I rather enjoyed this. And that kind of surprised me a bit because the whole “no action, no suspense” light comedy road-trip thing is not usually my choice of viewing but it was the casting that persuaded me to try An Actor Prepares and I’m very glad I did. I mean, Jeremy Irons and Jack Huston – how could you not?
Irons plays a hugely famous, hard-drinking, hard-partying film actor, Atticus Smith, who, at the age of 70, gets his lifetime achievement award at a big bash in LA and promptly has a heart attack. He ends up in hospital where he gets told that he’ll have to have an operation to sort the problem in order to be recovered enough to play God in his next film. However, his only daughter Annabelle (Mamie Gummer) is getting married in New York the next week, to an ex-baseball star from Chicago, and Atticus has to be there. Only the doctors won’t allow him to fly with his heart condition. The solution Annabelle comes up with is for Atticus to take a road trip, with a nurse just in case, accompanied by his estranged son Adam (Jack Huston), a clean-living, vegetarian, feminist documentary maker who has his own personal problems to deal with. Atticus is discharged from hospital the next day into Adam’s care and that of a nurse/driver, who happens to be a Hells Angel recruited by the film’s producer to make sure Atticus is going to be well enough to play God rather than meet God, and they set off, from LA to New York, in a tour bus. Atticus has pills to take regularly and is under strict instructions not to drink, smoke, or eat fried food or sugar… so you just know that this is going to be a fun trip.
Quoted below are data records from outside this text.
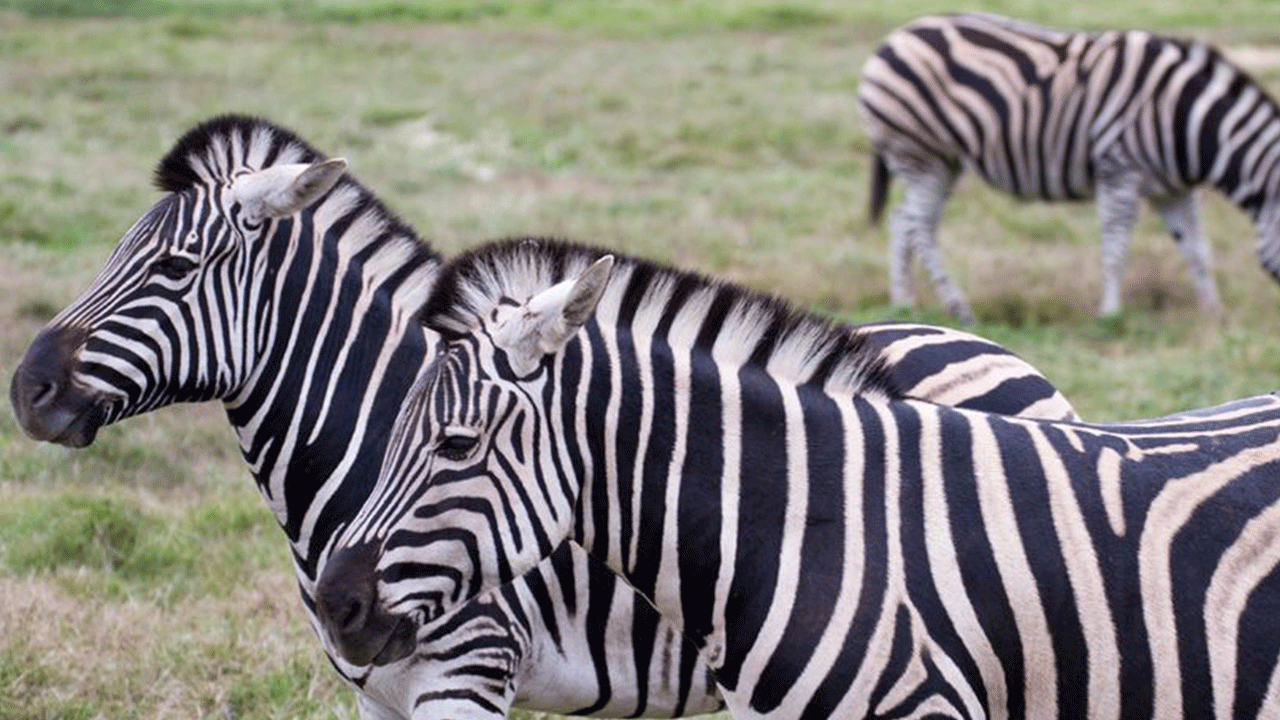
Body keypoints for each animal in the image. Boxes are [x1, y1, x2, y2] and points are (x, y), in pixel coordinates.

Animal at [858, 13, 1280, 321]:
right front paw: (1110, 315)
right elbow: (1116, 248)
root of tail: (893, 39)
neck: (1184, 120)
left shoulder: (1174, 189)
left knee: (902, 221)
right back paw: (959, 308)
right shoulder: (1118, 169)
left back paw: (904, 304)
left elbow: (1197, 250)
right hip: (918, 153)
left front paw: (1213, 313)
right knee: (919, 226)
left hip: (941, 161)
And it was fun but not in the crass, slapstick joke way you’d expect (even though there is nudity, swearing, alcohol and drugs by the bucketload but no actual violence), not least because Atticus manages to ditch the nurse/Angel at the first campsite. From then on, although the road-trip story did go exactly as you would expect it to with two antagonistic parties starting to get along together and bond with every scrape they get into, it was the on-screen chemistry between Atticus and Adam that made this film for me. I’ve enjoyed the work of both actors separately and, individually, their characters in this film were both written and played with a lot of depth and poignancy as they each dealt with processing their own issues, but it’s the spark between them as they interacted with each other that just lit up the screen. This was a father/son dynamic that I completely bought into rather than being, as it could have so easily been with other actors in the roles, a clichéd and over-blown role-reversal. As an aside I also really enjoyed the level of detail that went into Atticus’ filmography and had a good giggle at some of the titles while half recognising some of the films on the posters like the Turner and Hooch-esque buddy movie Cops & Slobbers. Anyway.
I just wish that their post-production budget could have been big enough that they could have afforded better CGI as the green-screening of the passing countryside through which they were driving was horribly obvious and pulled me out of the moment but that is pretty much the only quibble I had with what is a fun and funny film, and a heart-warming, smile-inducing way to pass a damp and dreary afternoon.